[Required action]:
I'd like every entry transcribed word for word, with no pictures.
──────── Material shown ────────
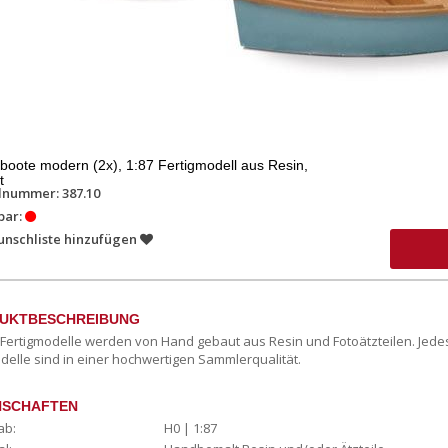
boote modern (2x), 1:87 Fertigmodell aus Resin,
t
lnummer: 387.10
bar:
unschliste hinzufügen
UKTBESCHREIBUNG
c Fertigmodelle werden von Hand gebaut aus Resin und Fotoätzteilen. Jede
delle sind in einer hochwertigen Sammlerqualität.
NSCHAFTEN
ab:
H0 | 1:87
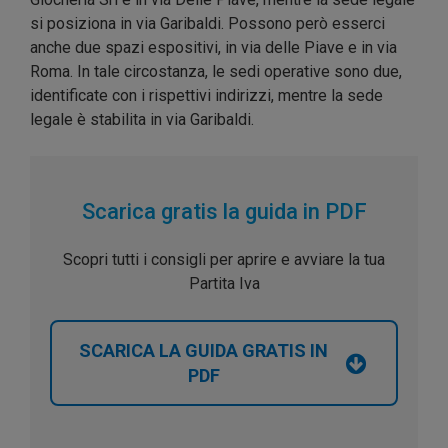
si posiziona in via Garibaldi. Possono però esserci
anche due spazi espositivi, in via delle Piave e in via
Roma. In tale circostanza, le sedi operative sono due,
identificate con i rispettivi indirizzi, mentre la sede
legale è stabilita in via Garibaldi.
Scarica gratis la guida in PDF
Scopri tutti i consigli per aprire e avviare la tua
Partita Iva
SCARICA LA GUIDA GRATIS IN
PDF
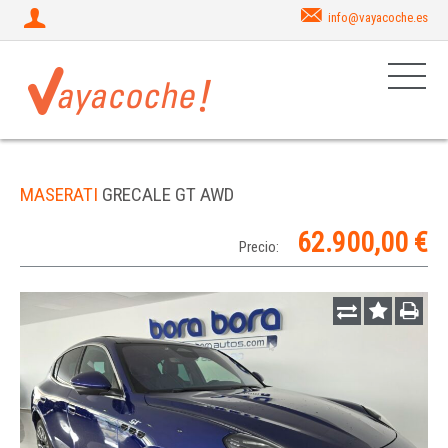
info@vayacoche.es
MASERATI
GRECALE GT AWD
62.900,00 €
Precio:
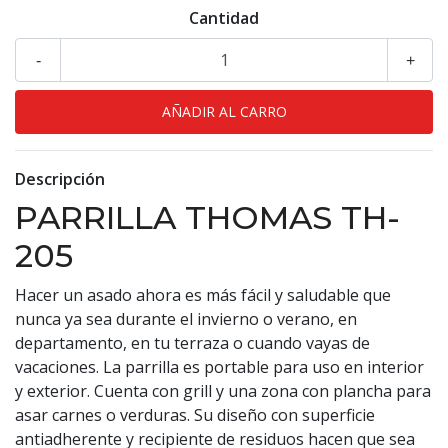
Cantidad
-
+
Descripción
PARRILLA THOMAS TH-
205
Hacer un asado ahora es más fácil y saludable que
nunca ya sea durante el invierno o verano, en
departamento, en tu terraza o cuando vayas de
vacaciones. La parrilla es portable para uso en interior
y exterior. Cuenta con grill y una zona con plancha para
asar carnes o verduras. Su diseño con superficie
antiadherente y recipiente de residuos hacen que sea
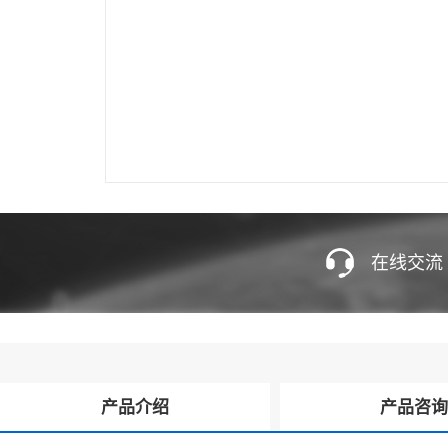
在线交流
产品介绍
产品咨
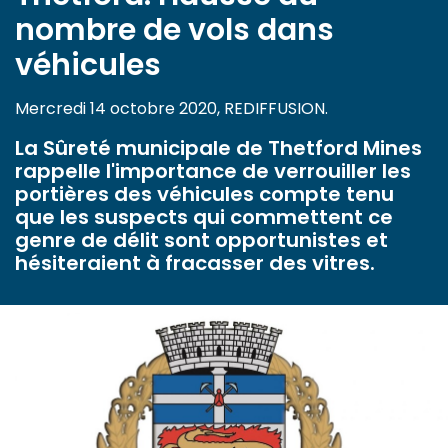
nombre de vols dans
véhicules
Mercredi 14 octobre 2020, REDIFFUSION.
La Sûreté municipale de Thetford Mines
rappelle l'importance de verrouiller les
portières des véhicules compte tenu
que les suspects qui commettent ce
genre de délit sont opportunistes et
hésiteraient à fracasser des vitres.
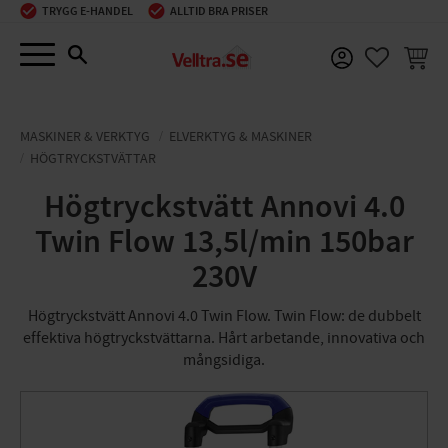
TRYGG E-HANDEL
ALLTID BRA PRISER
Meny
KUNDV
FAVORIT
MASKINER & VERKTYG
ELVERKTYG & MASKINER
HÖGTRYCKSTVÄTTAR
Högtryckstvätt Annovi 4.0
Twin Flow 13,5l/min 150bar
230V
Högtryckstvätt Annovi 4.0 Twin Flow. Twin Flow: de dubbelt
effektiva högtryckstvättarna. Hårt arbetande, innovativa och
mångsidiga.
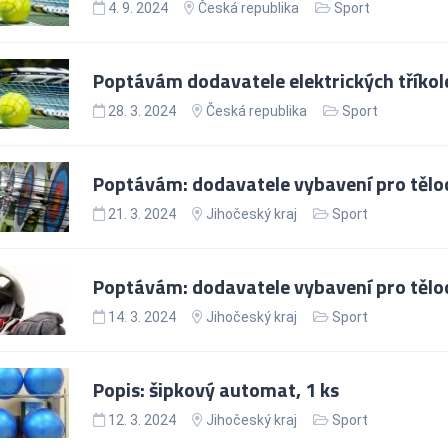
4. 9. 2024
Česká republika
Sport
Poptávám dodavatele elektrických tříkol
28. 3. 2024
Česká republika
Sport
Poptávám: dodavatele vybavení pro tělo
21. 3. 2024
Jihočeský kraj
Sport
Poptávám: dodavatele vybavení pro tělo
14. 3. 2024
Jihočeský kraj
Sport
Popis: šipkový automat, 1 ks
12. 3. 2024
Jihočeský kraj
Sport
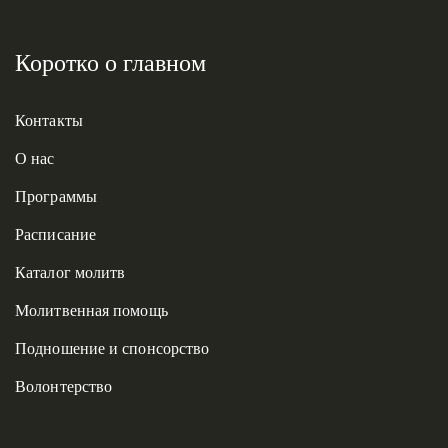
Коротко о главном
Контакты
О нас
Программы
Расписание
Каталог молитв
Молитвенная помощь
Подношение и спонсорство
Волонтерство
────────
[Answer for this exercise]:
boote modern (2x), 1:87 Fertigmodell aus Resin,
t
lnummer: 387.10
bar:
unschliste hinzufügen
UKTBESCHREIBUNG
c Fertigmodelle werden von Hand gebaut aus Resin und Fotoätzteilen. Jede
delle sind in einer hochwertigen Sammlerqualität.
NSCHAFTEN
ab:
H0 | 1:87
si posiziona in via Garibaldi. Possono però esserci
anche due spazi espositivi, in via delle Piave e in via
Roma. In tale circostanza, le sedi operative sono due,
identificate con i rispettivi indirizzi, mentre la sede
legale è stabilita in via Garibaldi.
Scarica gratis la guida in PDF
Scopri tutti i consigli per aprire e avviare la tua
Partita Iva
SCARICA LA GUIDA GRATIS IN
PDF
info@vayacoche.es
MASERATI
GRECALE GT AWD
62.900,00 €
Precio:
Cantidad
-
+
Descripción
PARRILLA THOMAS TH-
205
Hacer un asado ahora es más fácil y saludable que
nunca ya sea durante el invierno o verano, en
departamento, en tu terraza o cuando vayas de
vacaciones. La parrilla es portable para uso en interior
y exterior. Cuenta con grill y una zona con plancha para
asar carnes o verduras. Su diseño con superficie
antiadherente y recipiente de residuos hacen que sea
在线交流
产品介绍
产品咨
nombre de vols dans
véhicules
Mercredi 14 octobre 2020, REDIFFUSION.
La Sûreté municipale de Thetford Mines
rappelle l'importance de verrouiller les
portières des véhicules compte tenu
que les suspects qui commettent ce
genre de délit sont opportunistes et
hésiteraient à fracasser des vitres.
TRYGG E-HANDEL
ALLTID BRA PRISER
Meny
KUNDV
FAVORIT
MASKINER & VERKTYG
ELVERKTYG & MASKINER
HÖGTRYCKSTVÄTTAR
Högtryckstvätt Annovi 4.0
Twin Flow 13,5l/min 150bar
230V
Högtryckstvätt Annovi 4.0 Twin Flow. Twin Flow: de dubbelt
effektiva högtryckstvättarna. Hårt arbetande, innovativa och
mångsidiga.
4. 9. 2024
Česká republika
Sport
Poptávám dodavatele elektrických tříkol
28. 3. 2024
Česká republika
Sport
Poptávám: dodavatele vybavení pro tělo
21. 3. 2024
Jihočeský kraj
Sport
Poptávám: dodavatele vybavení pro tělo
14. 3. 2024
Jihočeský kraj
Sport
Popis: šipkový automat, 1 ks
12. 3. 2024
Jihočeský kraj
Sport
Коротко о главном
Контакты
О нас
Программы
Расписание
Каталог молитв
Молитвенная помощь
Подношение и спонсорство
Волонтерство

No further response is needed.